Predicting the consequences of our own actions: The role of sensorimotor context estimation.
Journal of Neuroscience, 1998 Sep, v18 (n18):7511-7518.

Abstract: During self-generated movement it is postulated that an efference copy of the descending motor command, in conjunction with an internal model of both the motor system and environment, enables us to predict the consequences of our own actions. Such a prediction is evident in the precise anticipatory modulation of grip force seen when one hand pushes on an object gripped in the other hand. Here the authors show that self-generation is not in itself sufficient for such a prediction. Two robots were used to simulate virtual objects held in one hand (of 14 adults aged 21-30 yrs) and acted on by the other. Precise predictive grip force modulation of the restraining hand was highly dependent on the sensory feedback to the hand producing the load. The results show that predictive modulation requires not only that the movement is self-generated, but also that the efference copy and sensory feedback are consistent with a specific context; in this case, the manipulation of a single object. A novel computational mechanism is proposed whereby the CNS uses multiple internal models, each corresponding to a different sensorimotor context, to estimate the probability that the motor system is acting within each context.


Blakemore, Sarah-Jayne; Rees, Geraint; Frith, Chris D.
How do we predict the consequences of our actions? A functional imaging study.
Neuropsychologia, 1998 Jun, v36 (n6):521-529.

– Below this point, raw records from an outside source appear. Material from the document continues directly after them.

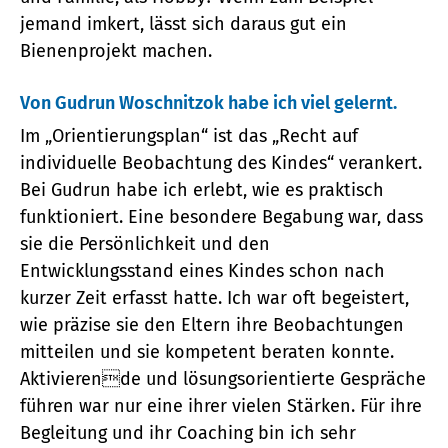
jemand imkert, lässt sich daraus gut ein
Bienenprojekt machen.
Von Gudrun Woschnitzok habe ich viel gelernt.
Im „Orientierungsplan“ ist das „Recht auf
individuelle Beobachtung des Kindes“ verankert.
Bei Gudrun habe ich erlebt, wie es praktisch
funktioniert. Eine besondere Begabung war, dass
sie die Persönlichkeit und den
Entwicklungsstand eines Kindes schon nach
kurzer Zeit erfasst hatte. Ich war oft begeistert,
wie präzise sie den Eltern ihre Beobachtungen
mitteilen und sie kompetent beraten konnte.
Aktivierende und lösungsorientierte Gespräche
führen war nur eine ihrer vielen Stärken. Für ihre
Begleitung und ihr Coaching bin ich sehr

Abstract: Examined brain responses to predictable sensory events (tones) and to similar unpredictable events, and how the processing of predictable sensory events is modified by the context of a causative self-generated action. Six male Subjects (mean age 31.5 yrs) participated in the study. Using positron emission tomography, increases in activity when the tones were unpredictable were seen in the inferior and superior temporal lobe bilaterally, the right parahippocampal gyrus, and the right parietal cortex. Self-generated actions produced activity in a number of motor and premotor areas, including dorsolateral prefrontal cortex. The authors observed an interaction between the predictability of stimuli and self-generated actions in several areas, including the medial posterior cingulate cortex, left insula, dorsomedial thalamus, superior colliculus and right inferior temporal cortex. This modulation of activity associated with stimulus predictability in the context of self-generated actions implies that these areas may be involved in self-monitoring processes.